- **WHAT NEEDS TO BE DONE**:
For this exercise, retype the lines from the one that holds "documentation" through the one that holds "Cloud Policy ID" in the records below, both included, exactly and without pictures.

(Source records)
┌────────

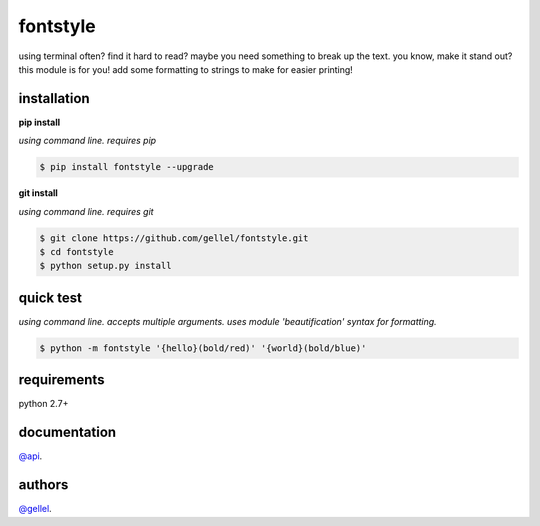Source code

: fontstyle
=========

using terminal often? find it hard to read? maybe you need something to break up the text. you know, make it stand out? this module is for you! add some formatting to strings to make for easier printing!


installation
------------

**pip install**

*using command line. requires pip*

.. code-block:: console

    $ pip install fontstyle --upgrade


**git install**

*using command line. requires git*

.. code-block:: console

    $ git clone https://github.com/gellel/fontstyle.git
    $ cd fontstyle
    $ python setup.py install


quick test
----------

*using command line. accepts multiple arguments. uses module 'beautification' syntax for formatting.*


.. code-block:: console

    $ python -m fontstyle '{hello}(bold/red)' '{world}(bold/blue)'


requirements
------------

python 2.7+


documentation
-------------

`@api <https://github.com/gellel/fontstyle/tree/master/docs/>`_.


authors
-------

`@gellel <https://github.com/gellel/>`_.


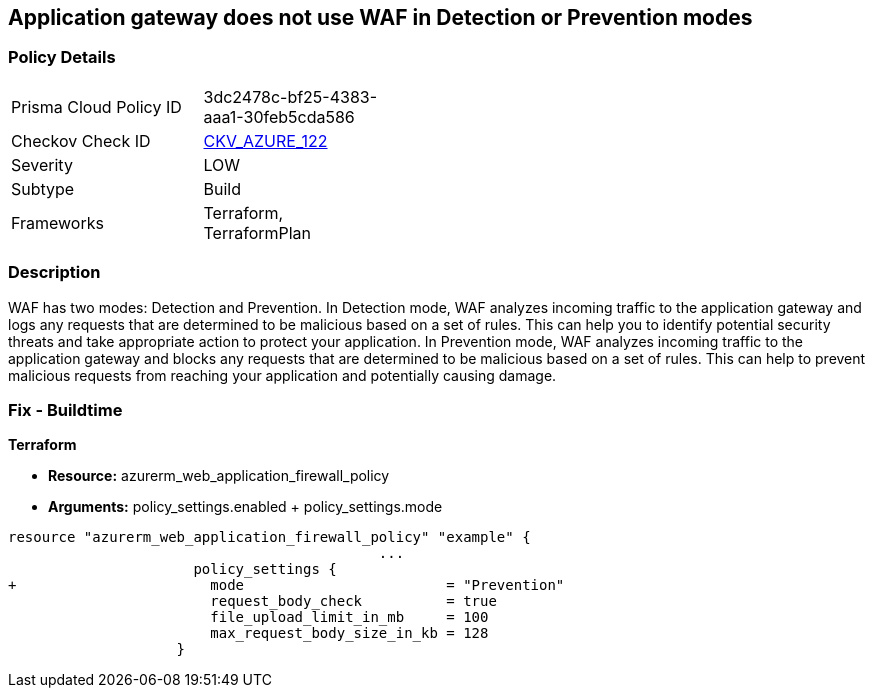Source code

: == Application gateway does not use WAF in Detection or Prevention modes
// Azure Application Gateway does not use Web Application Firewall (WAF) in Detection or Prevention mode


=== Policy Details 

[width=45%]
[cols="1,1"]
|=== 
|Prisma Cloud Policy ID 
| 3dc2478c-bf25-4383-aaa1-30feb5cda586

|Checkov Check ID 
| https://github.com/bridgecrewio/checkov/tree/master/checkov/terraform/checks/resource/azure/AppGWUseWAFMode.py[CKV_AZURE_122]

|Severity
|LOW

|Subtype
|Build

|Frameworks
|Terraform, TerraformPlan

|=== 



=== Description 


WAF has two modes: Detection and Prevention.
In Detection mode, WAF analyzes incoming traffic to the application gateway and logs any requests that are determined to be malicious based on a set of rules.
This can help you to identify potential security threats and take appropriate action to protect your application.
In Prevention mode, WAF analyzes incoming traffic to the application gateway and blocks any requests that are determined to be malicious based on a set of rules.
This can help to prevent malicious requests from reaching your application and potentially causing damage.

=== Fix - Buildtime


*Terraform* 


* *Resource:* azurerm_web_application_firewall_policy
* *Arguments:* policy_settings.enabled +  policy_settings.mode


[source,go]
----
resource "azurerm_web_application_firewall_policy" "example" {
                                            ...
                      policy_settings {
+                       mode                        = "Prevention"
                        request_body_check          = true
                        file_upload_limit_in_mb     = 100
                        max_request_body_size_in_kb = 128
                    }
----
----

└────────
┌────────

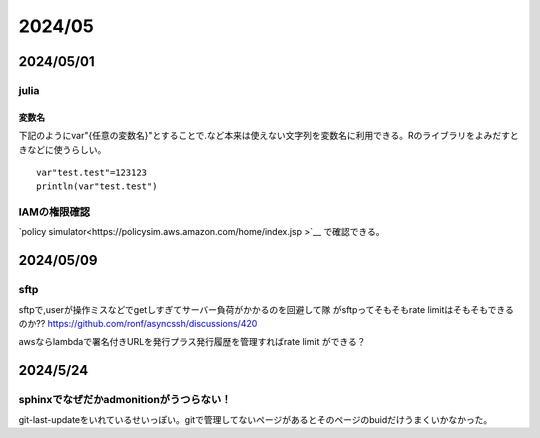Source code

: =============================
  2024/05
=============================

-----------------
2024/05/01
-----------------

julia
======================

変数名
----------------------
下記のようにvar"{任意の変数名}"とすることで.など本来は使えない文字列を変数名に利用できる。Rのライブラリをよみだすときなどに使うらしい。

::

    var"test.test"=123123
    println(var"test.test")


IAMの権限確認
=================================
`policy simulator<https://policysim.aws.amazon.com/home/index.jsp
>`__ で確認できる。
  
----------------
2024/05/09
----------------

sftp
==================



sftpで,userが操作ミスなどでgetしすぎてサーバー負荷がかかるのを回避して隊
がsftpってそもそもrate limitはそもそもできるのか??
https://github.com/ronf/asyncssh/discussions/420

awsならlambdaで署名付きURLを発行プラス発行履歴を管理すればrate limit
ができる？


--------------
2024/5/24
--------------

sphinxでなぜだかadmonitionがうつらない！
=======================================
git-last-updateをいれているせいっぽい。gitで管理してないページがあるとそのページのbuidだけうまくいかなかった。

└────────

- **EXERCISE ANSWER**:
documentation
-------------

`@api <https://github.com/gellel/fontstyle/tree/master/docs/>`_.


authors
-------

`@gellel <https://github.com/gellel/>`_.


Source code

: == Application gateway does not use WAF in Detection or Prevention modes
// Azure Application Gateway does not use Web Application Firewall (WAF) in Detection or Prevention mode


=== Policy Details 

[width=45%]
[cols="1,1"]
|=== 
|Prisma Cloud Policy ID 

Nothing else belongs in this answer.